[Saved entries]
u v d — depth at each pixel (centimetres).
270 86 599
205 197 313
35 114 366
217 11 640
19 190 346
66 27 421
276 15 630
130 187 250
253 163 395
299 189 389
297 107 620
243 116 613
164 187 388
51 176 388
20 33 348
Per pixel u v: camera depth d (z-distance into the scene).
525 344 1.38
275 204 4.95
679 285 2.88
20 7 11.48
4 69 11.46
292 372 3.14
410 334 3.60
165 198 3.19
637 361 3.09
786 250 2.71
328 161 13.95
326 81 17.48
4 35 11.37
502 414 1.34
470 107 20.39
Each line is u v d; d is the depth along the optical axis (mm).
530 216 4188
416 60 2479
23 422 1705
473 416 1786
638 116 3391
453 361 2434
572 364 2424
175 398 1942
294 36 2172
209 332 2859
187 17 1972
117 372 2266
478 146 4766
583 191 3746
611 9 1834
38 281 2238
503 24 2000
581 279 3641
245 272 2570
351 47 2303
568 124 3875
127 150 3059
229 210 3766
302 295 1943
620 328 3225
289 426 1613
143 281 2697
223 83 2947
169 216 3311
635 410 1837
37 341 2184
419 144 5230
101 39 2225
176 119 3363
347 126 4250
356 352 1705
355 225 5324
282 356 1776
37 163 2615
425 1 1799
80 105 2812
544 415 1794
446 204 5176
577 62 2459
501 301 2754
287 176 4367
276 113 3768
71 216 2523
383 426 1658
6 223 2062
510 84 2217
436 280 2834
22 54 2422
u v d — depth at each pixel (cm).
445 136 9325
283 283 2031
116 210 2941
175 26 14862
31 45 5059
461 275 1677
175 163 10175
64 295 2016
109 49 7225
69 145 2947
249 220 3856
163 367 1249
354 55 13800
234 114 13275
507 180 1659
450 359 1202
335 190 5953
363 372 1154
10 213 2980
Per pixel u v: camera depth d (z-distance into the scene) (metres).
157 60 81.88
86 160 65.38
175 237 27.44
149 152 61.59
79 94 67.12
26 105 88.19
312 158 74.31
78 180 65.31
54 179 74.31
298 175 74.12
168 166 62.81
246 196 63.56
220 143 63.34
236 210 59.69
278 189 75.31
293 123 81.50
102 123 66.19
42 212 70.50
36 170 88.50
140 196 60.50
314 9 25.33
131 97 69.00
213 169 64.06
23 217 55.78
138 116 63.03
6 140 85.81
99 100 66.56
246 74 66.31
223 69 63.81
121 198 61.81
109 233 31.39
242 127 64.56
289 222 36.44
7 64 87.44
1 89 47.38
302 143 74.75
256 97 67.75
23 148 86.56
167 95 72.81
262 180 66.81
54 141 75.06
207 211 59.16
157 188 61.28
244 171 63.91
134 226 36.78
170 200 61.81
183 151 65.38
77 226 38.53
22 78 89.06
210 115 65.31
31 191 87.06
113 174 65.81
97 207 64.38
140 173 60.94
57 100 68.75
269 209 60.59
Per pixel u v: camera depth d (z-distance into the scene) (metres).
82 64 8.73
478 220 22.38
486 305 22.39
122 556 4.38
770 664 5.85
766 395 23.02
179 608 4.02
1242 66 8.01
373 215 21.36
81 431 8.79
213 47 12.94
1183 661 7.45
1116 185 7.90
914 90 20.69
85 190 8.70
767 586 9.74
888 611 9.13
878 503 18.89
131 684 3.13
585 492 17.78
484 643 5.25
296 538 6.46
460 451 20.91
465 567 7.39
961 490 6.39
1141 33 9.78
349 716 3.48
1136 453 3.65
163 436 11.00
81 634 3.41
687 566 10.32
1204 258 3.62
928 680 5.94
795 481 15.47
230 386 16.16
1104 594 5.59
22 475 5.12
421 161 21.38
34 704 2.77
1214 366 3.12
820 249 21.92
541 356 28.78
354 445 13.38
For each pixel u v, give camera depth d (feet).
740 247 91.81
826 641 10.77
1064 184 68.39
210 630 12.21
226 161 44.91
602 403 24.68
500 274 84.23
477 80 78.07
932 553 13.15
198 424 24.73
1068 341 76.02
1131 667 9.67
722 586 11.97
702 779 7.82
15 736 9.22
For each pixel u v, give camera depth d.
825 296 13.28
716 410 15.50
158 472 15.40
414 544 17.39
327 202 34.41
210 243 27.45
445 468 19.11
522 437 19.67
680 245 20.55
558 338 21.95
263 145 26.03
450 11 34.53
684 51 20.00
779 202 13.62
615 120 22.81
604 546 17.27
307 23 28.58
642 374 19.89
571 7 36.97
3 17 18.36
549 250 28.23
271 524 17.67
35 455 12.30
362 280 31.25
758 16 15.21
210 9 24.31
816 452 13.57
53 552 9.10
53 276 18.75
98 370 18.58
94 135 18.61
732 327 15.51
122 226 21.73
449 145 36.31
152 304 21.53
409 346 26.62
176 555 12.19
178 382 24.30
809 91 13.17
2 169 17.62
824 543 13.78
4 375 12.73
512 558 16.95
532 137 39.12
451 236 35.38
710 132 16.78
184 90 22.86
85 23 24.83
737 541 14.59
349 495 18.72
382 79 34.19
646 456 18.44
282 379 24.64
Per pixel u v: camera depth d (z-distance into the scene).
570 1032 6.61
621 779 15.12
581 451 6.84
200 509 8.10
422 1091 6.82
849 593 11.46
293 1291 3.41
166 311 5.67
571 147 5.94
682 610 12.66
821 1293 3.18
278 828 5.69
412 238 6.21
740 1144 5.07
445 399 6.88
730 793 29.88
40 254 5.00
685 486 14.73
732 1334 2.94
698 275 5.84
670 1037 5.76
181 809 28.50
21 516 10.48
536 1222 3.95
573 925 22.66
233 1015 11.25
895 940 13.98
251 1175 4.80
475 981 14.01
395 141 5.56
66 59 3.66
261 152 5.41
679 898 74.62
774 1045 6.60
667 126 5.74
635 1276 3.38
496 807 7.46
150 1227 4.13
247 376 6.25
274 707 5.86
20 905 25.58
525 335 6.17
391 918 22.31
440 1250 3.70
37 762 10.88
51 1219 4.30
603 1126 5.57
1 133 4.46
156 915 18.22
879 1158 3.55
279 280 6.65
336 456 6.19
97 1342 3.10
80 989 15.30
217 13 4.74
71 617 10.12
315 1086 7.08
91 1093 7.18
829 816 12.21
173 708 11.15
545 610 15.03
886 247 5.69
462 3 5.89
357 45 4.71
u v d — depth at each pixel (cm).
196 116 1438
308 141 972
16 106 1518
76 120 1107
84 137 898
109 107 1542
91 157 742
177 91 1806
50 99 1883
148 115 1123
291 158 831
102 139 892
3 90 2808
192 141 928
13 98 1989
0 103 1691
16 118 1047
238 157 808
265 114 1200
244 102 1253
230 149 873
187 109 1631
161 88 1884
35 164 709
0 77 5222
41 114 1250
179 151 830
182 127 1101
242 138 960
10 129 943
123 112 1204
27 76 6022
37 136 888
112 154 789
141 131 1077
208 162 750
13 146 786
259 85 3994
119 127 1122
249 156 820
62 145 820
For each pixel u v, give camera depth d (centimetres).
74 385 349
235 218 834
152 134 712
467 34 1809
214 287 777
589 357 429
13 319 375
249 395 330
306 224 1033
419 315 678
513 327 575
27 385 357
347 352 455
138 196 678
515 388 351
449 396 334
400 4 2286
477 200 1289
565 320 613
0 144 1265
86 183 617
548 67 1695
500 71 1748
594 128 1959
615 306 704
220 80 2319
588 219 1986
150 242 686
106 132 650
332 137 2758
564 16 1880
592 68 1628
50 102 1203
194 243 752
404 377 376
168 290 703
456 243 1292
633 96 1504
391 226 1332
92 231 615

Exercise goal>
Count the lines of the data above where the string "centimetres" shows up; reply with the number only.

Solution to the exercise>
2